I'd like an exact copy of every line from the start of the entries below through the line containing "left knee: (517, 1156, 4)", please.

**** GIVEN ENTRIES ****

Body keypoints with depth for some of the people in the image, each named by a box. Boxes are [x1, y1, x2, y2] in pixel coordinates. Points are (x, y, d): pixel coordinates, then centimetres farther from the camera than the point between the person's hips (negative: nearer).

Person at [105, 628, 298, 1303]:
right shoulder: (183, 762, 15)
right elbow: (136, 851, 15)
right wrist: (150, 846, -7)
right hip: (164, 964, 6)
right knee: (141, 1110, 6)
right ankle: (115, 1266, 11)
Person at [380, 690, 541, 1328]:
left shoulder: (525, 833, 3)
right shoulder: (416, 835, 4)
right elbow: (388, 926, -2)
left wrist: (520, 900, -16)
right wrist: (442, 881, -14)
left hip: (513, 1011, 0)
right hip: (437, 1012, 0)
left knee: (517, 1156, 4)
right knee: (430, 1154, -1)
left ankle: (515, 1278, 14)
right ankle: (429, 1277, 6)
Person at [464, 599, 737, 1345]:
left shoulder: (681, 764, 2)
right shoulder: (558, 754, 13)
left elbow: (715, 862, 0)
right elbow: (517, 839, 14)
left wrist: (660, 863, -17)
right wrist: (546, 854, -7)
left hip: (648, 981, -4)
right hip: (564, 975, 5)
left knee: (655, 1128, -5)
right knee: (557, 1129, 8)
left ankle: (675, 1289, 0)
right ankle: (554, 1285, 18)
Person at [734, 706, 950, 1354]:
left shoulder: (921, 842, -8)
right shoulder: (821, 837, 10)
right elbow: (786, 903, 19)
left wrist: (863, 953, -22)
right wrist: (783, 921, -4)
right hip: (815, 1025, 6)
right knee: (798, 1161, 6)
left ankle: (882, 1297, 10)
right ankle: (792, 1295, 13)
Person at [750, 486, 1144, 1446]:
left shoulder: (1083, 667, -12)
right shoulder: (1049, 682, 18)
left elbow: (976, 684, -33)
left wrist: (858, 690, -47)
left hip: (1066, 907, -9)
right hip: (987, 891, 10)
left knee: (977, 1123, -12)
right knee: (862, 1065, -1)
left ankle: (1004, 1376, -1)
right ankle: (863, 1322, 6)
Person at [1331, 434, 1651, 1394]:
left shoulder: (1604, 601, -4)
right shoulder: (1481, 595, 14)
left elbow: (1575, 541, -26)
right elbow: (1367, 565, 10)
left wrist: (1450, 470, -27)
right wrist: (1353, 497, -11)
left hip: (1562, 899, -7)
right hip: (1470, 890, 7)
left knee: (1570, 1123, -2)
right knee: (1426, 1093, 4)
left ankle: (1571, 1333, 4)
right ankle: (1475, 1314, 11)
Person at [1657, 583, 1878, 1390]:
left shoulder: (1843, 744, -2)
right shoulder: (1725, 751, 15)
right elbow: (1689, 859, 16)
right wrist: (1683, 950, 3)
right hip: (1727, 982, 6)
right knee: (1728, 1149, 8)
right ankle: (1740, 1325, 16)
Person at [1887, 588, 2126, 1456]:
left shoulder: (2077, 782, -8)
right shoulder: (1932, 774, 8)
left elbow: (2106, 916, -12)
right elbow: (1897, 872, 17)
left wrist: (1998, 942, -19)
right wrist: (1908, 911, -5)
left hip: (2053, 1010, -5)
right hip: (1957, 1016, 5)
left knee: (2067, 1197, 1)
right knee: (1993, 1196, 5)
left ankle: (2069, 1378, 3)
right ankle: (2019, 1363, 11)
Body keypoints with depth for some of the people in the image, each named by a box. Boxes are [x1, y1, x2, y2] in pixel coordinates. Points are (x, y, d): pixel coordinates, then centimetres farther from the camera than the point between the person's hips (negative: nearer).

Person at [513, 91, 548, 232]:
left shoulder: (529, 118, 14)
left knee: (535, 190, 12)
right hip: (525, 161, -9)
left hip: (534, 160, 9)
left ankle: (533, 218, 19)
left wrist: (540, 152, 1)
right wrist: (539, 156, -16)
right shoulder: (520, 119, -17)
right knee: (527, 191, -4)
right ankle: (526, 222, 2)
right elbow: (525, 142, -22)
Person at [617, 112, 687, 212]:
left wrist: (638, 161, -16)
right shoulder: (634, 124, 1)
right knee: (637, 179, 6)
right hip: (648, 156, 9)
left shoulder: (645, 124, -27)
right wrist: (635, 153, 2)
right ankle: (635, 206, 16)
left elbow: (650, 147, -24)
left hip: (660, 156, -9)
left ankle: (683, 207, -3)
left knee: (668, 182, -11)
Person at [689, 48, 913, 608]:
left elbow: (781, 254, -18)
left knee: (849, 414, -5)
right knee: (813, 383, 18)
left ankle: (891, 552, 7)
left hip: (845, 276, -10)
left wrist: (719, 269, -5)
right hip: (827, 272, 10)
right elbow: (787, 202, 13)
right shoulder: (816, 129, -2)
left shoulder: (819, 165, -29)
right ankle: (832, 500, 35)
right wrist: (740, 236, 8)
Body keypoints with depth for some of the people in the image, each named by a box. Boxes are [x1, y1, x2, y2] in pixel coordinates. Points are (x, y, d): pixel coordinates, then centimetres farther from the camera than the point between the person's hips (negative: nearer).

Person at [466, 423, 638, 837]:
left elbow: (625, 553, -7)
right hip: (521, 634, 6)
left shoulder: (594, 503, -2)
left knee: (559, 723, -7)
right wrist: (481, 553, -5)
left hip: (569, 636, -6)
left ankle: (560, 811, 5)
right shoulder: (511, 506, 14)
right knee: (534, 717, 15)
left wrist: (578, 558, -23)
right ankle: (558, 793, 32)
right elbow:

****

ANSWER SPACE:
Body keypoints with depth for some of the people in the image, each named by a box. Boxes are [x1, y1, x2, y2] in pixel coordinates. Points are (x, y, d): pixel coordinates, then centimetres farther from the camera than the point between the person's hips (negative: nearer).

Person at [105, 628, 298, 1303]:
right shoulder: (183, 762, 15)
right elbow: (136, 851, 15)
right wrist: (150, 846, -7)
right hip: (164, 964, 6)
right knee: (141, 1110, 6)
right ankle: (115, 1266, 11)
Person at [380, 690, 541, 1328]:
left shoulder: (525, 833, 3)
right shoulder: (416, 835, 4)
right elbow: (388, 926, -2)
left wrist: (520, 900, -16)
right wrist: (442, 881, -14)
left hip: (513, 1011, 0)
right hip: (437, 1012, 0)
left knee: (517, 1156, 4)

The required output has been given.